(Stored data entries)
◇ ◇ ◇
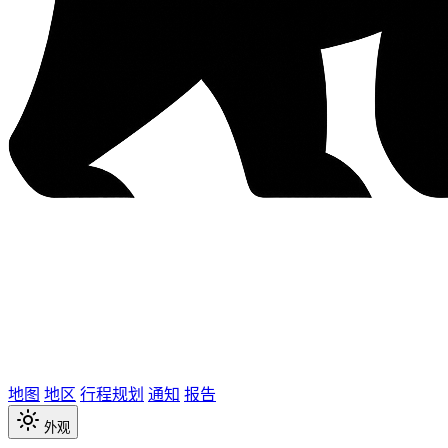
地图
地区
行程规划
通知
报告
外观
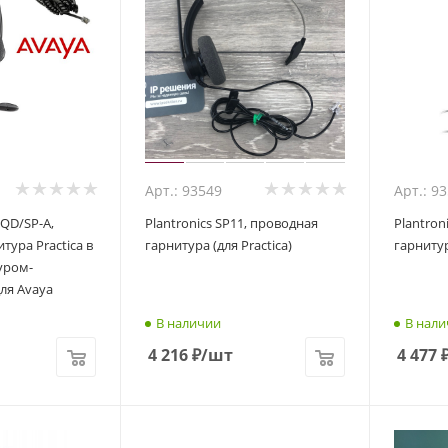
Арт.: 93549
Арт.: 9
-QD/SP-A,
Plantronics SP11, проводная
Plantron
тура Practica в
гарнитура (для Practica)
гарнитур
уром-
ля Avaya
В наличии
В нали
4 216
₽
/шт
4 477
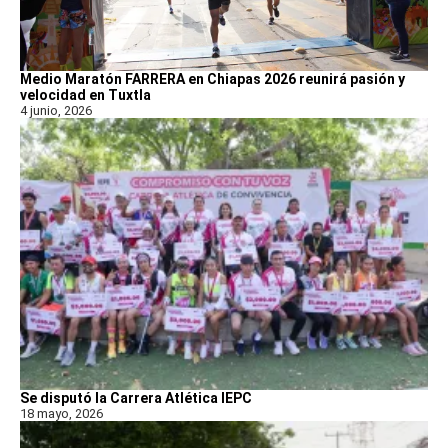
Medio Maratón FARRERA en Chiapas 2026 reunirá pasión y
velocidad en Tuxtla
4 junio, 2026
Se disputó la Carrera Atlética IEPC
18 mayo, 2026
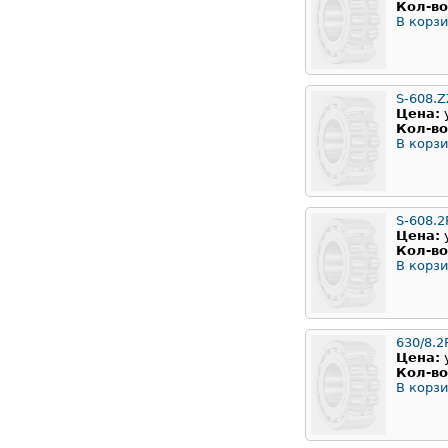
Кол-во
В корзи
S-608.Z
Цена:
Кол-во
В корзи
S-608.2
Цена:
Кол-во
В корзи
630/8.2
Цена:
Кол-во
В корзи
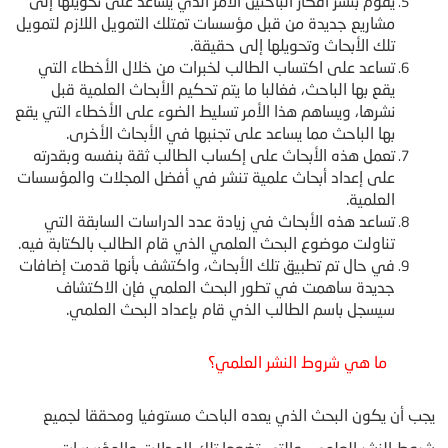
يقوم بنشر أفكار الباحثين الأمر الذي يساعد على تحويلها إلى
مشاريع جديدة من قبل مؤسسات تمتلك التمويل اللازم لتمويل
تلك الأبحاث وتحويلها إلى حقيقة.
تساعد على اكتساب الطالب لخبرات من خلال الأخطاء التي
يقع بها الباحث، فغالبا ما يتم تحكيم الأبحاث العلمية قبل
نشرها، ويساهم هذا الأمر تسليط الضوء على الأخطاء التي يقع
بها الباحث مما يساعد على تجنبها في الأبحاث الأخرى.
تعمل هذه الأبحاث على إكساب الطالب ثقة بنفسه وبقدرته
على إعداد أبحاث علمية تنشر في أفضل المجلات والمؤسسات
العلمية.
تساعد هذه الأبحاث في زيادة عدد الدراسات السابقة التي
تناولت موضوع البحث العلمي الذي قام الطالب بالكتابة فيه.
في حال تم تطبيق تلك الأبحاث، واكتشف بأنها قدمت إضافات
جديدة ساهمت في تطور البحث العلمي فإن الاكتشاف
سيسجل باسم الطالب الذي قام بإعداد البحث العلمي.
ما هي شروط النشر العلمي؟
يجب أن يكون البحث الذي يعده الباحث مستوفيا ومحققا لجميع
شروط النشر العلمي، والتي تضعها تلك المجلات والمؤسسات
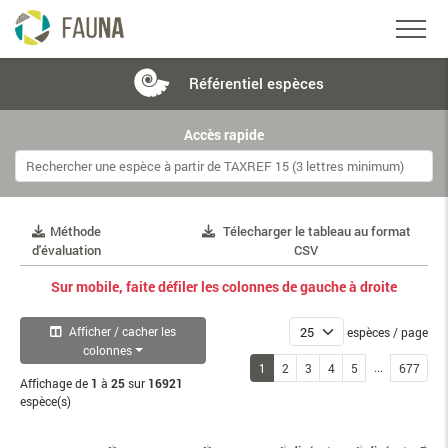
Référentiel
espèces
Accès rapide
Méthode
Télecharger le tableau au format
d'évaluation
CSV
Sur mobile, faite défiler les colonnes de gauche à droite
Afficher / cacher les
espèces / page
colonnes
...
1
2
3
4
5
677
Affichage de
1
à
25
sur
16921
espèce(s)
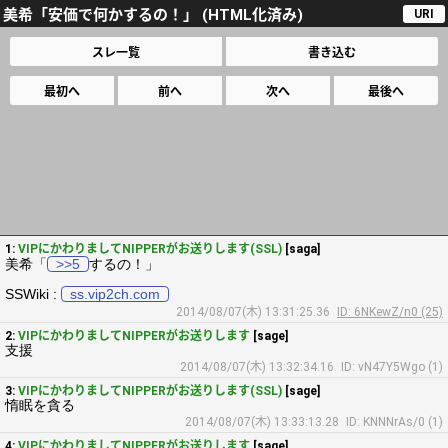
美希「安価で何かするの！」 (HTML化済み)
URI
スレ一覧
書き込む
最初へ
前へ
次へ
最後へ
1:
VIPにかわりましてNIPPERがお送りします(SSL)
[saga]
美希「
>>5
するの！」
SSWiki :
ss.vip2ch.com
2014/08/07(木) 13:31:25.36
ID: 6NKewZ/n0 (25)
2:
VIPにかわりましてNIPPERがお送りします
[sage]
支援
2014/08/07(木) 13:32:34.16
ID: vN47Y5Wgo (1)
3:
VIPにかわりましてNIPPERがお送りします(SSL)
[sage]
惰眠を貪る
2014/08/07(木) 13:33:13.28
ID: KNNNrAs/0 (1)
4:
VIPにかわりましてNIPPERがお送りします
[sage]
◇ ◇ ◇
» Exercise directions: Would you copy each line above exactly as given, dropping any images?

» Output:
地图
地区
行程规划
通知
报告
外观
Арт.: 93549
Арт.: 9
-QD/SP-A,
Plantronics SP11, проводная
Plantron
тура Practica в
гарнитура (для Practica)
гарнитур
уром-
ля Avaya
В наличии
В нали
4 216
₽
/шт
4 477
Medio Maratón FARRERA en Chiapas 2026 reunirá pasión y
velocidad en Tuxtla
4 junio, 2026
Se disputó la Carrera Atlética IEPC
18 mayo, 2026
Кол-во
В корзи
S-608.Z
Цена:
Кол-во
В корзи
S-608.2
Цена:
Кол-во
В корзи
630/8.2
Цена:
Кол-во
В корзи
يقوم بنشر أفكار الباحثين الأمر الذي يساعد على تحويلها إلى
مشاريع جديدة من قبل مؤسسات تمتلك التمويل اللازم لتمويل
تلك الأبحاث وتحويلها إلى حقيقة.
تساعد على اكتساب الطالب لخبرات من خلال الأخطاء التي
يقع بها الباحث، فغالبا ما يتم تحكيم الأبحاث العلمية قبل
نشرها، ويساهم هذا الأمر تسليط الضوء على الأخطاء التي يقع
بها الباحث مما يساعد على تجنبها في الأبحاث الأخرى.
تعمل هذه الأبحاث على إكساب الطالب ثقة بنفسه وبقدرته
على إعداد أبحاث علمية تنشر في أفضل المجلات والمؤسسات
العلمية.
تساعد هذه الأبحاث في زيادة عدد الدراسات السابقة التي
تناولت موضوع البحث العلمي الذي قام الطالب بالكتابة فيه.
في حال تم تطبيق تلك الأبحاث، واكتشف بأنها قدمت إضافات
جديدة ساهمت في تطور البحث العلمي فإن الاكتشاف
سيسجل باسم الطالب الذي قام بإعداد البحث العلمي.
ما هي شروط النشر العلمي؟
يجب أن يكون البحث الذي يعده الباحث مستوفيا ومحققا لجميع
شروط النشر العلمي، والتي تضعها تلك المجلات والمؤسسات
Référentiel
espèces
Accès rapide
Méthode
Télecharger le tableau au format
d'évaluation
CSV
Sur mobile, faite défiler les colonnes de gauche à droite
Afficher / cacher les
espèces / page
colonnes
...
1
2
3
4
5
677
Affichage de
1
à
25
sur
16921
espèce(s)
美希「安価で何かするの！」 (HTML化済み)
URI
スレ一覧
書き込む
最初へ
前へ
次へ
最後へ
1:
VIPにかわりましてNIPPERがお送りします(SSL)
[saga]
美希「
>>5
するの！」
SSWiki :
ss.vip2ch.com
2014/08/07(木) 13:31:25.36
ID: 6NKewZ/n0 (25)
2:
VIPにかわりましてNIPPERがお送りします
[sage]
支援
2014/08/07(木) 13:32:34.16
ID: vN47Y5Wgo (1)
3:
VIPにかわりましてNIPPERがお送りします(SSL)
[sage]
惰眠を貪る
2014/08/07(木) 13:33:13.28
ID: KNNNrAs/0 (1)
4:
VIPにかわりましてNIPPERがお送りします
[sage]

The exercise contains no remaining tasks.